[The auction for this Significant Object, with story by Katharine Weber, has ended. Original price: $1. Final price: $10.50.]
Thirty-two years ago I was sent by the Smithers Employment Agency to interview with the worst client in the history of the agency. Four other girls had been rejected that same day, each one of them returning within an hour, in tears (poor Rose O’Brien couldn’t stop sobbing for the longest time and Mary Casey went home with a migraine and never returned). Although I had very little experience as a personal secretary, in fact, none at all, having sold gloves at Saks for ten years until I was replaced by someone prettier though thoroughly unqualified, and even though Mr. Smithers had commented unfavorably on my unfortunate tendency to blush and stammer when flustered, which he said would make it hard to place me, I suppose he had run out of prospects to send.
So over to Dr. Marjorie Grimstone’s I went, on the cross-town bus, wearing my three-button dove-gray cashmere gloves with my navy suit. Dr. Grimstone showed me her office as if I were a mental defective (“This is my office”). There was a small desk (“This is where you would sit and do your work on Tuesday and Thursday afternoons”), bare except for a telephone, a plastic-hooded adding machine, a large, gun-metal tape dispenser, and a tiny stapler (“I prefer the smaller staples for my patient notes and billing files; if operated precisely it won’t jam”). Next to the desk loomed a massive IBM Selectric typewriter, shrouded in plastic, on its own typing table.
Dr. Grimstone sat me down on the hard stenographer’s chair which rolled around on a plastic mat protecting her Turkish carpet, and then she sat across the room on a small tufted armchair at the end of her analytic couch and tried to intimidate me by asking all sorts of rude personal questions, which she explained she was entitled to ask because she was a “shrink,” as she put it. I came to see over time that Dr. Grimstone treated everyone this way, as if she had a special privilege to regard all of humanity as her research subjects. I don’t really know why, but I stood up to her and I didn’t cry like the others, or blush or stammer, even when she asked me if my orgasms were clitoral or vaginal. Instead I looked her in the eye and said Dr. Grimstone, I am your last chance at hiring a part-time secretary from the Smithers Agency, and even though I am not very experienced, I believe I can do the job, and you seem like someone capable of being kind, so why don’t you just hire me and stop being so unkind, and she did.
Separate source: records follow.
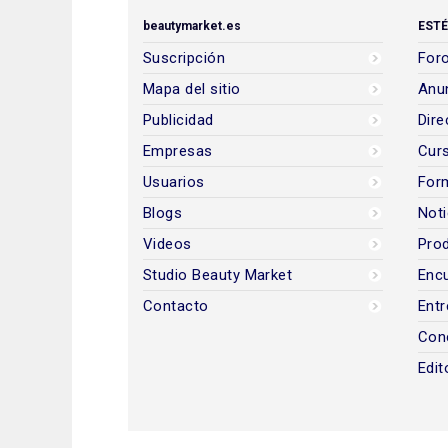
beautymarket.es
ESTÉ
Suscripción
Foro
Mapa del sitio
Anun
Publicidad
Dire
Empresas
Cur
Usuarios
For
Blogs
Noti
Videos
Prod
Studio Beauty Market
Encu
Contacto
Entr
Con
Edit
By the time she died, Dr.Grimstone had a very organized estate. She was meticulous about the tiniest things: the Chinese porcelain, the Tupperware, the Turkish carpets, the extension cords, the family silver, the finger bowls, the Murano glass animals, the psychoanalytic journals. The shredding of patient records we had done together once she had become deaf as a post and couldn’t keep asking patients to repeat their deepest secrets, to shout them out from that scratchy olive green couch under the Durer woodcuts which had been her father’s, which she left to the great-niece she liked best.
She left me an annuity for less than I had hoped, though it was generous, and also, in a touching failure of imagination, as if Dr. Grimstone could only envisage my future in my studio apartment in The Bronx (which she bought me twenty years ago when the building went co-op), sitting at that desk from her office, continuing my routine of those thirty-two years, she left me the desk and the stenographer’s chair, along with the IBM Selectric typewriter, the adding machine, the plastic slipcovers for both, the heavy, gun-metal tape dispenser, and the tiny stapler, which, frankly, often jams.
Delightful and compelling. Reading this piece is just like reading about Katharine’s real-life adventures. I love the way the stapler reveals the quirky doctor’s personality. This one should bring a pretty penny.
Delightful vignette. And I have a tiny stapler just like that in Bakelite pink. It jams too. But I could never part with mine.
This piece is so delicately touching, and the writing is beautifully crisp.
Precise and crisp, yet able to fully reveal two women’s defining qualities. Another lovely piece from Katharine Weber!